John Hewitt was bemused, though perhaps not surprised, that one of the first emails he received in response to a September NPR story about his recent work showing the surprising importance of environment to some adolescent learners was from a private school in Denver, asking him to speak.

“That’s exactly what they would love to hear,” says Hewitt, director of the Institute for Behavioral Genetics at CU-Boulder, “that it’s worth investing money for the best environment for your kid.”

In truth, the findings published as “The Nature and Nurture of High IQ: An Extended Sensitive Period for Intellectual Development” in Psychological Science with 12 co-authors, took the father of four by surprise. After all, there is plenty of research — and even more real-world experience — to suggest that children of intelligent parents are themselves likely to be intelligent, regardless of environment.

“I never worried too much about how (my children) were going to get on, because intelligence is determined more by genes than environment. I just took a more relaxed view,” Hewitt says.

But he acknowledges that the new research, gleaned from data gathered on identical and paternal twins, siblings and adopted siblings over nearly four decades, “suggests that I have been to some extent wrong. There may really be a critical period of development when giving an extra boost, especially to high-IQ individuals, may make a difference.”

Angela Brant, who earned her Ph.D. at CU and is now a post-doctoral fellow at Pennsylvania State University, posed the question that led to the study. Photo courtesy Angela Brant.



Hewitt credits Angela Brant, who recently earned her doctorate from CU-Boulder and now is a post-doctoral fellow at the Pennsylvania State University, with posing the question that led to the study.

Generally speaking, children are better than adults at learning, and the older a child grows, the less responsive his or her brain is to certain kinds of information. There is a “sensitive” period of learning that tapers off from childhood to adolescence to adulthood. However, the new research indicates an extended period of receptiveness to learning for some children, most notably those who already have higher IQs.

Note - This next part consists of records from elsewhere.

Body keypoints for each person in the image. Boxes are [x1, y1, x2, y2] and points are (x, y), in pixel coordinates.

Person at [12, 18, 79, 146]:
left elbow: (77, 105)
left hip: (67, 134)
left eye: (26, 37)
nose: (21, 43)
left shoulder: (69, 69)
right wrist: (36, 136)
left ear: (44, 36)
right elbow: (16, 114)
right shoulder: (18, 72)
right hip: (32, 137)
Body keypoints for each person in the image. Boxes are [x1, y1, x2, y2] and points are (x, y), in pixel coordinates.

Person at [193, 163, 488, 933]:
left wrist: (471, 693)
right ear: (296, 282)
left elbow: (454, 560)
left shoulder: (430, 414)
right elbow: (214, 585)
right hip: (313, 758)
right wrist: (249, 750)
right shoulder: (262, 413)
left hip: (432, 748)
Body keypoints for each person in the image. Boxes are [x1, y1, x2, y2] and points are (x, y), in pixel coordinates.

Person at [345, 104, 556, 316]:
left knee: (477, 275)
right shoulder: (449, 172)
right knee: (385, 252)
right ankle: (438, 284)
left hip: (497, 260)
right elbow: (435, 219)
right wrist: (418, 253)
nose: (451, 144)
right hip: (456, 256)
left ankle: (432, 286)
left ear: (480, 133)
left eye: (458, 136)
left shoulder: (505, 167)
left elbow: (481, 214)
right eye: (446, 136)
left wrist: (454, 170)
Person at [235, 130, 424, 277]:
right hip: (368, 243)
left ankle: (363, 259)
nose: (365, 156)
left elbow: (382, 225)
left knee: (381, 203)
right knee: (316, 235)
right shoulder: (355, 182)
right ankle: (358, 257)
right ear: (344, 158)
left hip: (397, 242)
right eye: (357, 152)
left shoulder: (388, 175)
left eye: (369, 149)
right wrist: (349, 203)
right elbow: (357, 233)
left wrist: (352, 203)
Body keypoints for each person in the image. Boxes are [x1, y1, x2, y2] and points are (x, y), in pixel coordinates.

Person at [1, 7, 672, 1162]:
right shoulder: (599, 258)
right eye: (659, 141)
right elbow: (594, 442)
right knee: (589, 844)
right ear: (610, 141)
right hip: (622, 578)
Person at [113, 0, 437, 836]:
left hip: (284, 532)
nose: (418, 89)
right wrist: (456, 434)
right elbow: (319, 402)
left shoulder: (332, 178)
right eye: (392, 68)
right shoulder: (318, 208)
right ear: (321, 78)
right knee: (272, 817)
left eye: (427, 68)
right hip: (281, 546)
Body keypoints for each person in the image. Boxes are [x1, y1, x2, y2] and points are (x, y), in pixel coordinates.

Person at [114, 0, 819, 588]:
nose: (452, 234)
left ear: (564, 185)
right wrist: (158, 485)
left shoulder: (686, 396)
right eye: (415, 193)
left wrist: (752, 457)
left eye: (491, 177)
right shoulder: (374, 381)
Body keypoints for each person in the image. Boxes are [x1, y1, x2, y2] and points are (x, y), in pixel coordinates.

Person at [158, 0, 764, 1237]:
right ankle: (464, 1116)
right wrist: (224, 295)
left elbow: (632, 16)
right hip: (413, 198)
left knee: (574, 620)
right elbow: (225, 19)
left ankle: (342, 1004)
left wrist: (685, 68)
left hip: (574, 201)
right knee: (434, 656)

“Or another way of looking at it is the sensitivity to the environment which is characteristic of earlier childhood seemed to end earlier for individuals with lower IQ,” Hewitt said in the NPR story, broadcast on Sept. 25.

And that means, he says, “if as a family you place higher value on achievement, it may well be that making those extra efforts to maximize achievement at important points in a child’s development may be worthwhile.” Hence the enthusiasm of private schools, which perhaps rightly have seen the research as leverage to promote their programs as an ideal learning environment at a critical point in a child’s development. To boot, purveyors of, say, extracurricular music and language training now have an additional marketing point.

The study points — as studies are wont to do — to further questions, particularly regarding the mechanisms for extended learning in intelligent children. It could be, Hewitt says, that they are more driven to take up challenges, or just as easily, the genes governing IQ could also be associated with extended learning.

Hewitt notes that none of the research would be possible without the continual collection of data across many decades.

“We’ve studied some subjects from birth into their mid-20s, or even longer than that. When you can gather information repeatedly on the same individual over a 25-year period, it gives us the ability to ask all sorts of interesting questions for research,” he says.

But the payoff for such research is seldom short-term, which means that public funding through public sources such as the National Institutes of Health is critical.

“And part of our mission is not only doing the research, but training biomedical researchers for the future,” he says.

For all the implications of the new research, Hewitt doesn’t foresee changing his own approach to parenting.

“I have other values,” he says nonchalantly. “I think things will work out without agonizing over how my children spend every hour of the day. I just don’t think I’d send my kid to extra classes to give him an extra IQ point or two.”